--- Your task ---
In the records below, the line with "Note: A rising" opens the range and the line with "Therefore, extending financial" closes it; print that range exactly and nothing else.

Stored entries:
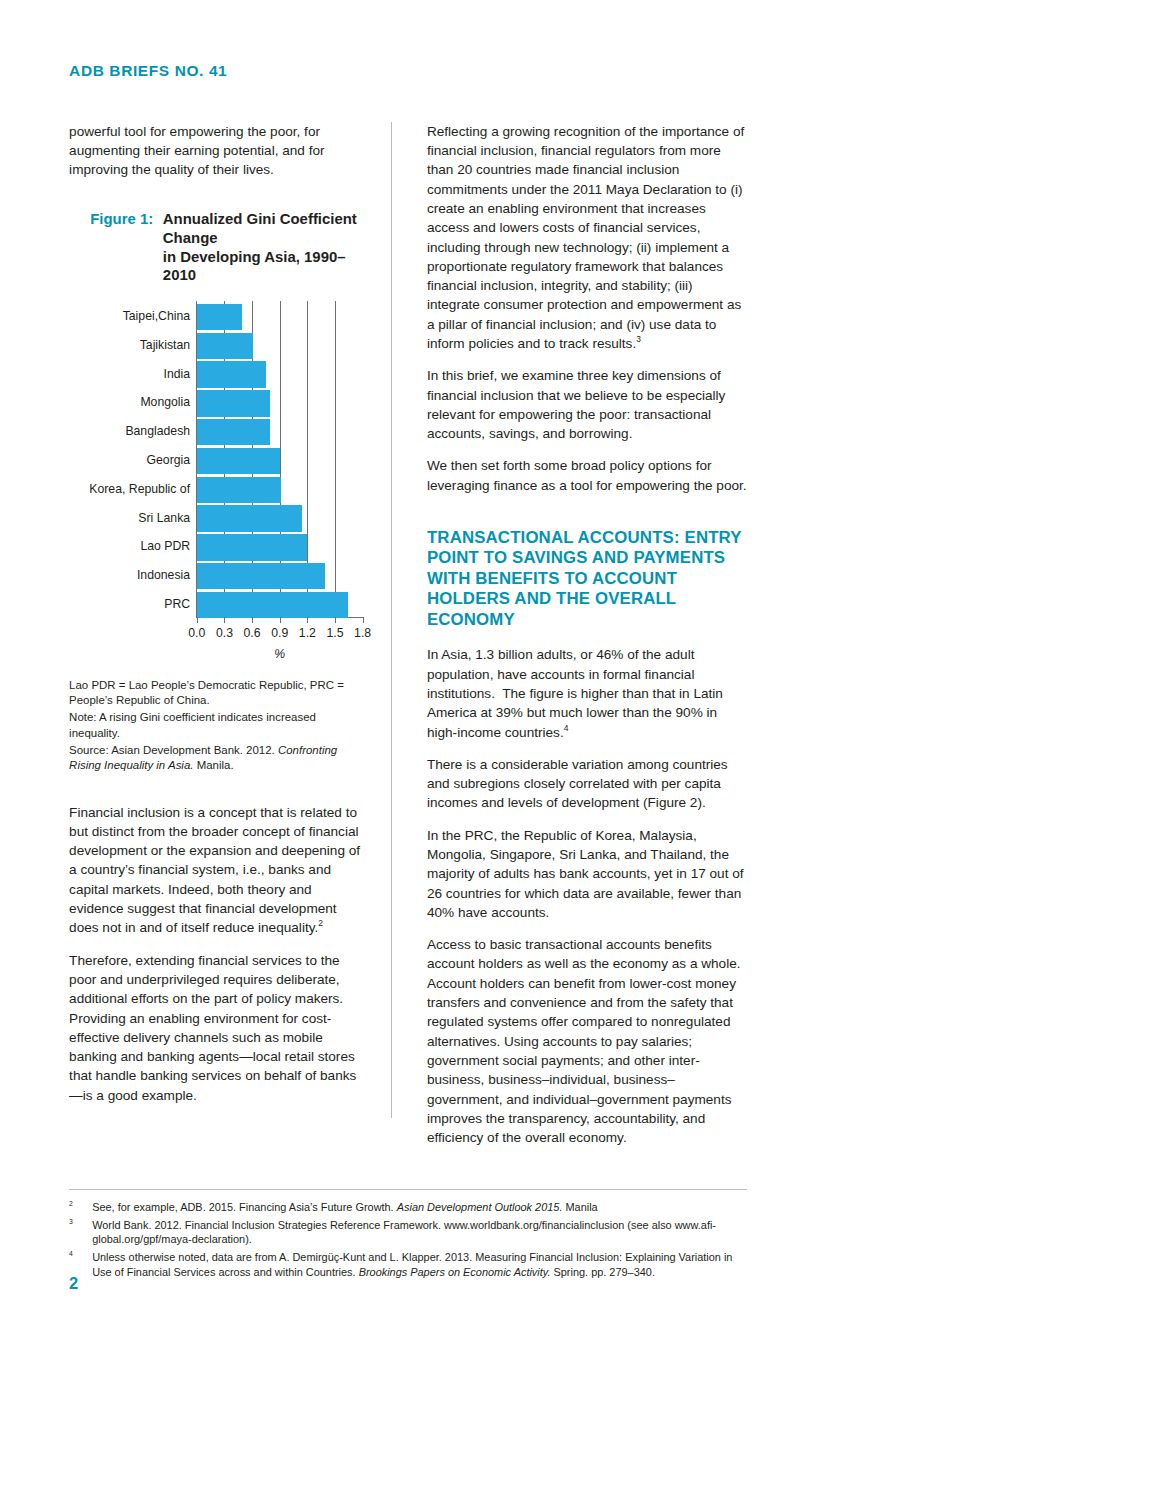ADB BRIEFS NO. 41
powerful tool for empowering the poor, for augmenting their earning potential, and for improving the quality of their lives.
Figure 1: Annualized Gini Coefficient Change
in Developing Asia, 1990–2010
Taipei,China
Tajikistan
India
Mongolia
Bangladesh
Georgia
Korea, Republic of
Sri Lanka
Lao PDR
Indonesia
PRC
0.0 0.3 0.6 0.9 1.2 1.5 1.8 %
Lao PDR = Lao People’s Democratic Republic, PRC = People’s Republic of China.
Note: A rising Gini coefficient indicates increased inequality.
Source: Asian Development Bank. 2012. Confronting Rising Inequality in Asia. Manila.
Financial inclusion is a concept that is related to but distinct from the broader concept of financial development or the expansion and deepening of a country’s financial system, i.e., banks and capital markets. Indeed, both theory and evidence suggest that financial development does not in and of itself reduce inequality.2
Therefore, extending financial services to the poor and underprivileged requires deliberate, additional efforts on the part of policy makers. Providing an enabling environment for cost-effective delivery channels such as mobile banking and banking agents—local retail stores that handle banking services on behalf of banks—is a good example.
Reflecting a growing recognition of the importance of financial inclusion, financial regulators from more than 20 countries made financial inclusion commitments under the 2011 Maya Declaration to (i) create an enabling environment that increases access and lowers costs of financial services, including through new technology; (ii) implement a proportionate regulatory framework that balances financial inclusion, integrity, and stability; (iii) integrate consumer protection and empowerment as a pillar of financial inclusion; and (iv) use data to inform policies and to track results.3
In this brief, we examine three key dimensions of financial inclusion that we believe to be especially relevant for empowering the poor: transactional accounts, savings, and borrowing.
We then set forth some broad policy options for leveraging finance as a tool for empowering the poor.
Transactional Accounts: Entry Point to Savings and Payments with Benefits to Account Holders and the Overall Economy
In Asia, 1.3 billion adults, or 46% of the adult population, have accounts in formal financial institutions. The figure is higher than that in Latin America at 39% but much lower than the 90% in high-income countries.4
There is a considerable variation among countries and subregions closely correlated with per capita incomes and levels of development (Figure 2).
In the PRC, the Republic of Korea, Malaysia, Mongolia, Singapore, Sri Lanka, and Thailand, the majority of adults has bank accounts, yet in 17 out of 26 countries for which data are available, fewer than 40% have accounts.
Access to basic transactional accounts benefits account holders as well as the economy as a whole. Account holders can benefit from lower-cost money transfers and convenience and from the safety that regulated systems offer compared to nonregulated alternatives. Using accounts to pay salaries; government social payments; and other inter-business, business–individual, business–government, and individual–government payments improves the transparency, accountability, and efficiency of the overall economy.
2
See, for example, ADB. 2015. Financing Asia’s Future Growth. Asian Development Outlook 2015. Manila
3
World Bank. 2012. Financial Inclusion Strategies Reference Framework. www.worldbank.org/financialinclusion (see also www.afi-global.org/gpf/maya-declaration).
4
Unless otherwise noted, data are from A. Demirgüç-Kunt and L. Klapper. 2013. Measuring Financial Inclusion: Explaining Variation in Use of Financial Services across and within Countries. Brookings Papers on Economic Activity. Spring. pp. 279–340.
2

--- Exercise response ---
Note: A rising Gini coefficient indicates increased inequality.
Source: Asian Development Bank. 2012. Confronting Rising Inequality in Asia. Manila.
Financial inclusion is a concept that is related to but distinct from the broader concept of financial development or the expansion and deepening of a country’s financial system, i.e., banks and capital markets. Indeed, both theory and evidence suggest that financial development does not in and of itself reduce inequality.2
Therefore, extending financial services to the poor and underprivileged requires deliberate, additional efforts on the part of policy makers. Providing an enabling environment for cost-effective delivery channels such as mobile banking and banking agents—local retail stores that handle banking services on behalf of banks—is a good example.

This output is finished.